Each of my friends has struggled to understand bears as bears. They pay attention to what bears need, how they learn, what makes them fearful, what makes them safe. When I asked them for bear stories, they didn’t tell me stories that made me laugh; they told stories of mystery, grief, and complexity. They told me holy stories.
It’s normal human behavior to domesticate that which is wild, to see the other in our own image. Our brains are hardwired to observe behavior and imagine how the other feels. So when I look out the back door to see what’s making all that noise and I find a black bear hauling away the smelly old shop vac, well, it cracks me up. It’s fun to imagine that she wants to clean up her den. It’s entertaining to hear the coffee shop ladies tell about the bear that broke in, sat down, cleaned out the cereal cabinet, and left his bum-print in dirt on the floor. It’s amusing to tease the guy who left his garage freezer unlocked, only to lose a ham, two bags of frozen perogis, and a couple of gallons of ice cream to a newly awakened bear.

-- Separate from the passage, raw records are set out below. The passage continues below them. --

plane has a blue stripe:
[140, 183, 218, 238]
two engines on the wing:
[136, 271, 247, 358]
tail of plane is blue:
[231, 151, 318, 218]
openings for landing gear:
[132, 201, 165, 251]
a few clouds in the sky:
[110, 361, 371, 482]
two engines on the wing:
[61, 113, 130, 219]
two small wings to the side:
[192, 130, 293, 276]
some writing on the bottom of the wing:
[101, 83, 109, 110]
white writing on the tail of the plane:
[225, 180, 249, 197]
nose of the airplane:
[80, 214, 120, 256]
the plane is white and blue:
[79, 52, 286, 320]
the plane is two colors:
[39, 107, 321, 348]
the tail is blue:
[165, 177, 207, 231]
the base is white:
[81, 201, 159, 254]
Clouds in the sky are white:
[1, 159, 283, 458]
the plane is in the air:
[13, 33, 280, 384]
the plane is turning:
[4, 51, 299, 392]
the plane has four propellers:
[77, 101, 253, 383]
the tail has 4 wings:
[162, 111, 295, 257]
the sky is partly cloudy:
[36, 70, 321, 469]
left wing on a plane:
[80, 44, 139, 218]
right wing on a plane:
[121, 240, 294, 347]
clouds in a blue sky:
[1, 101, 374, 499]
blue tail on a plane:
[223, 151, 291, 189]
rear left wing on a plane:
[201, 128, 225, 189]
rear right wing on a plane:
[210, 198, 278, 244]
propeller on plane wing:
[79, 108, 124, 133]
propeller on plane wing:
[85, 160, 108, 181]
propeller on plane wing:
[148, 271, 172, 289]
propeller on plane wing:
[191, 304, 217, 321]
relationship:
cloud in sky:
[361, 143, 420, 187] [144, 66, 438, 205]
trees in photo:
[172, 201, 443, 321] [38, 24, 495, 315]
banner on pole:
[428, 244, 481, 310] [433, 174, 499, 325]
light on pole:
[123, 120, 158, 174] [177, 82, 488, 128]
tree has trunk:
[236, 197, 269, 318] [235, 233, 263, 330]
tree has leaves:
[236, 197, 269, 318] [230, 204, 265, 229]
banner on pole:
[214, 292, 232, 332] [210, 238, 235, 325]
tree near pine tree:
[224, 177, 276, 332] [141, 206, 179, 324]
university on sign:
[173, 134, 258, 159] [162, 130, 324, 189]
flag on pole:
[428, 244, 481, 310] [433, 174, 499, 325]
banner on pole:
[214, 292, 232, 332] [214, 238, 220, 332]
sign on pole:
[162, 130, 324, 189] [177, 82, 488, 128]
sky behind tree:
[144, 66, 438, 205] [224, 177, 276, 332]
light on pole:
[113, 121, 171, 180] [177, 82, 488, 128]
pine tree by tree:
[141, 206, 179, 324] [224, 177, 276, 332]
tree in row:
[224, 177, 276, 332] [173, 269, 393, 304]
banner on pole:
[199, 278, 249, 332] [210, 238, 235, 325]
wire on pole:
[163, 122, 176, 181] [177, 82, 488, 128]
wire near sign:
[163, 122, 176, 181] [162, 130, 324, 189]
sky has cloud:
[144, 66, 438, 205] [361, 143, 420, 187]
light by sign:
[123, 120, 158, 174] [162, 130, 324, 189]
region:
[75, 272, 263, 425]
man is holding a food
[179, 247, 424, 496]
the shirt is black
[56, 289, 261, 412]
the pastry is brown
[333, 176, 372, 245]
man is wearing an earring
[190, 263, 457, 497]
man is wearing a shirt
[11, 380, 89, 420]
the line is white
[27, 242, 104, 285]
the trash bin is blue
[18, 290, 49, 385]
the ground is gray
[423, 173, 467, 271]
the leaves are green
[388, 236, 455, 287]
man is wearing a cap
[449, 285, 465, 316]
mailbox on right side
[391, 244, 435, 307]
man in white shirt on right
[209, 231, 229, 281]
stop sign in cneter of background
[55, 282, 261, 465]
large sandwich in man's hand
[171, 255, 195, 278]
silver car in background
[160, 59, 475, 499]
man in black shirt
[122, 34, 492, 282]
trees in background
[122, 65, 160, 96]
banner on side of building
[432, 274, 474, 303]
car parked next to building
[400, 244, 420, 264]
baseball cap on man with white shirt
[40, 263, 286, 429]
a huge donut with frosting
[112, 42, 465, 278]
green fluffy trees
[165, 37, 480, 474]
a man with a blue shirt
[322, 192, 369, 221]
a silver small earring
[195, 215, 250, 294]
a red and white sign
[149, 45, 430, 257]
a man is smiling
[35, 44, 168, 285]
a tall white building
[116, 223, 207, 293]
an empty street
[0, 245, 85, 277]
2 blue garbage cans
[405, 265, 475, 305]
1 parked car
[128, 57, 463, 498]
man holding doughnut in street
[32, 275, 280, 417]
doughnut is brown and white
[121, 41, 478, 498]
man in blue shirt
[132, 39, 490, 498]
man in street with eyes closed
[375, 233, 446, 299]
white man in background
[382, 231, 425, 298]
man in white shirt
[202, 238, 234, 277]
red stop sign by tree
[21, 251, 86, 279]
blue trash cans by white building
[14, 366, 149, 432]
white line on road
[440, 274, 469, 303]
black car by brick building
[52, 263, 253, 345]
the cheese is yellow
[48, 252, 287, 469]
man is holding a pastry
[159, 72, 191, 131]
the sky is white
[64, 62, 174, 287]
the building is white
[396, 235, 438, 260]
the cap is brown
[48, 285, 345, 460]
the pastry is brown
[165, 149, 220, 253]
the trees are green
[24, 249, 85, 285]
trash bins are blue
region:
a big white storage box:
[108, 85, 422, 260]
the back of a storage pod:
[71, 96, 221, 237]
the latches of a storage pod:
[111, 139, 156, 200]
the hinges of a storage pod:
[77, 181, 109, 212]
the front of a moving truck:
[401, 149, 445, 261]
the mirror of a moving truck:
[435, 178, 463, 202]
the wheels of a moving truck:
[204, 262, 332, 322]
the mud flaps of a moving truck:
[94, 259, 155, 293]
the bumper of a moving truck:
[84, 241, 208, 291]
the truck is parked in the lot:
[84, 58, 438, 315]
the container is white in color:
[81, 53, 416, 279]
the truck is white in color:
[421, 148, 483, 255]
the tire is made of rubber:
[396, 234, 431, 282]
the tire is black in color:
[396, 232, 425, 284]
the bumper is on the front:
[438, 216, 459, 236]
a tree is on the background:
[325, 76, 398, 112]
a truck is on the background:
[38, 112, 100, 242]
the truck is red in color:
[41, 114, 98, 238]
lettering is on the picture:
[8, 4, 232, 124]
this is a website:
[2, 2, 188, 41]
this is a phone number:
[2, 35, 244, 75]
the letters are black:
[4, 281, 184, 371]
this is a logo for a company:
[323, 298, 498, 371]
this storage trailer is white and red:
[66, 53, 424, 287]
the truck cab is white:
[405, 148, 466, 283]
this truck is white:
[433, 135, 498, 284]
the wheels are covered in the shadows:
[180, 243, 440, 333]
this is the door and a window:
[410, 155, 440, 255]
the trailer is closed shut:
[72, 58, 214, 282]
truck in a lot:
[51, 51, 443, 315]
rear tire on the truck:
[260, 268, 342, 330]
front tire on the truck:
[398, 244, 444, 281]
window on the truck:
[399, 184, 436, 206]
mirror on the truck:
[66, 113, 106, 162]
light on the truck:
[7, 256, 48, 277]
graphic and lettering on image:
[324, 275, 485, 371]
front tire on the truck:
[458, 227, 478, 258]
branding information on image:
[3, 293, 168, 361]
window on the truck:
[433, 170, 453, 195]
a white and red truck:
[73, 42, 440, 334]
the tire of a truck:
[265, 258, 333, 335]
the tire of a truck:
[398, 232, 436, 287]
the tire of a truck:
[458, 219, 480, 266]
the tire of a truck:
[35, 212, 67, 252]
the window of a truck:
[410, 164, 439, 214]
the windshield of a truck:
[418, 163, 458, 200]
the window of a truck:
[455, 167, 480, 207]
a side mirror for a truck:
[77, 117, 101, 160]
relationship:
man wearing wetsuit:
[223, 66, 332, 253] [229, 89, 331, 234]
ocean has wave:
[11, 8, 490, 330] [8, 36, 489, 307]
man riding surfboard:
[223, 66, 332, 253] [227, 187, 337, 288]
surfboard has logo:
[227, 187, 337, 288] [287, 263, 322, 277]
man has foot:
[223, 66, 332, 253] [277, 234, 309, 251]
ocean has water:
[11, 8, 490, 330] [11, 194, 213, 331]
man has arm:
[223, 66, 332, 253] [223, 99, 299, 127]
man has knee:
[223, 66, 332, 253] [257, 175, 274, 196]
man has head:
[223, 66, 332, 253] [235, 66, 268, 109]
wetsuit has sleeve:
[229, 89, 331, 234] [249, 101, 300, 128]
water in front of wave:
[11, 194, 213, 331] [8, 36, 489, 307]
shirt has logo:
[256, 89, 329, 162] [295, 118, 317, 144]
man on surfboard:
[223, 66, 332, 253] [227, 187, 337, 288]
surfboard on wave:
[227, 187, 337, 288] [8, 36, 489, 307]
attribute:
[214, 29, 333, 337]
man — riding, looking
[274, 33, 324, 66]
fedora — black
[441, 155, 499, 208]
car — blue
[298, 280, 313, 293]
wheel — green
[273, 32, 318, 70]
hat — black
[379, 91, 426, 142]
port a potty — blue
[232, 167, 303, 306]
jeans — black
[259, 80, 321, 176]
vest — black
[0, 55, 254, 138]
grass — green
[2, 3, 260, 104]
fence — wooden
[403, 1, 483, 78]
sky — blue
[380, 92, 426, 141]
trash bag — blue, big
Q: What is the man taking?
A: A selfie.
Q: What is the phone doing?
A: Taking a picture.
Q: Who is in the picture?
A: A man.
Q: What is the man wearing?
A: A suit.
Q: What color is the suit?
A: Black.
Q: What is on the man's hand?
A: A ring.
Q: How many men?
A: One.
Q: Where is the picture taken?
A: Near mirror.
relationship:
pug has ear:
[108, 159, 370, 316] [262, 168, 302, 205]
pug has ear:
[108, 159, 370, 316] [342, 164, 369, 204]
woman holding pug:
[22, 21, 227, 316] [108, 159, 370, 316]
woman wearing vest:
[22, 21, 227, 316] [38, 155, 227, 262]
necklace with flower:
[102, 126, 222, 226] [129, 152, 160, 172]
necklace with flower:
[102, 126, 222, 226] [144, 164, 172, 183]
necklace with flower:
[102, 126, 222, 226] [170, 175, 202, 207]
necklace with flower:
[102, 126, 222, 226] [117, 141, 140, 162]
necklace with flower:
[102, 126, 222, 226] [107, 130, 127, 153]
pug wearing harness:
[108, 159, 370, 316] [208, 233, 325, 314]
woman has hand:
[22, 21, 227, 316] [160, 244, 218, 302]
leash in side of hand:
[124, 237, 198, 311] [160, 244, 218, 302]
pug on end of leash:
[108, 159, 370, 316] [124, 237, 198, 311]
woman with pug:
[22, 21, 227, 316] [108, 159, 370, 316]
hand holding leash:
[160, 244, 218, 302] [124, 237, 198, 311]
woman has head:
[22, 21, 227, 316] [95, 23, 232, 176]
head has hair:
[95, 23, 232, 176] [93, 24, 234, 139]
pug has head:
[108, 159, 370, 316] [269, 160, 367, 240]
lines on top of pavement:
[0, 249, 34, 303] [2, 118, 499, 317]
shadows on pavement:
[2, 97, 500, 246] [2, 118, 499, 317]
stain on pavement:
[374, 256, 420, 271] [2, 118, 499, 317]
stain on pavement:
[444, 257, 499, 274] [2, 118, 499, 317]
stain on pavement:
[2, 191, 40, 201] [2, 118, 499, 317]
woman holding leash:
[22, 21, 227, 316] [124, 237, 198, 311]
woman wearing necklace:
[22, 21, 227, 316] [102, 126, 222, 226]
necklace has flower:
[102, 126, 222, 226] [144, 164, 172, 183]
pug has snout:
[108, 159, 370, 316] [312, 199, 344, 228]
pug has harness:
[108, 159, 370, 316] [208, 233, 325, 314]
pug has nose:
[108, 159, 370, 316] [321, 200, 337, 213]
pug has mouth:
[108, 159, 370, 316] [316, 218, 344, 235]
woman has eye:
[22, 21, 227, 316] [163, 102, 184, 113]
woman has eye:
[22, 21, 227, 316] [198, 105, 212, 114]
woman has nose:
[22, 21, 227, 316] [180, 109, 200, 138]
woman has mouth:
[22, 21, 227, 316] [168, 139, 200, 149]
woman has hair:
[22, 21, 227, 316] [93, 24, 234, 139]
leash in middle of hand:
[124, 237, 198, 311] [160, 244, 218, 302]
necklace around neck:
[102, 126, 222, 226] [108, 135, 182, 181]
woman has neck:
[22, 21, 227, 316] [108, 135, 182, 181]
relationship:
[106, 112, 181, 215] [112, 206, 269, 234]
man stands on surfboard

But these stories are only funny when married to the fuller reality of our relationship to bears. The teacher who taught me about love and attention also taught me that the opposite of love isn’t hate. It’s indifference. Our indifference and inattention might not matter if we didn’t share territory with bears; but we do. Every single province and territory of this country is home to at least one species of bear, and these ursine companions are central to maintaining the health of our ecosystems. They are also our gift from the Creator: persistent reminders of the unsolvable tension between wild and tame, mystical ambassadors who speak of inexplicable sacredness, living symbols of the natural world which attracts and frightens us. They are as untamed, and untamable, as grace; as ubiquitous as the Spirit.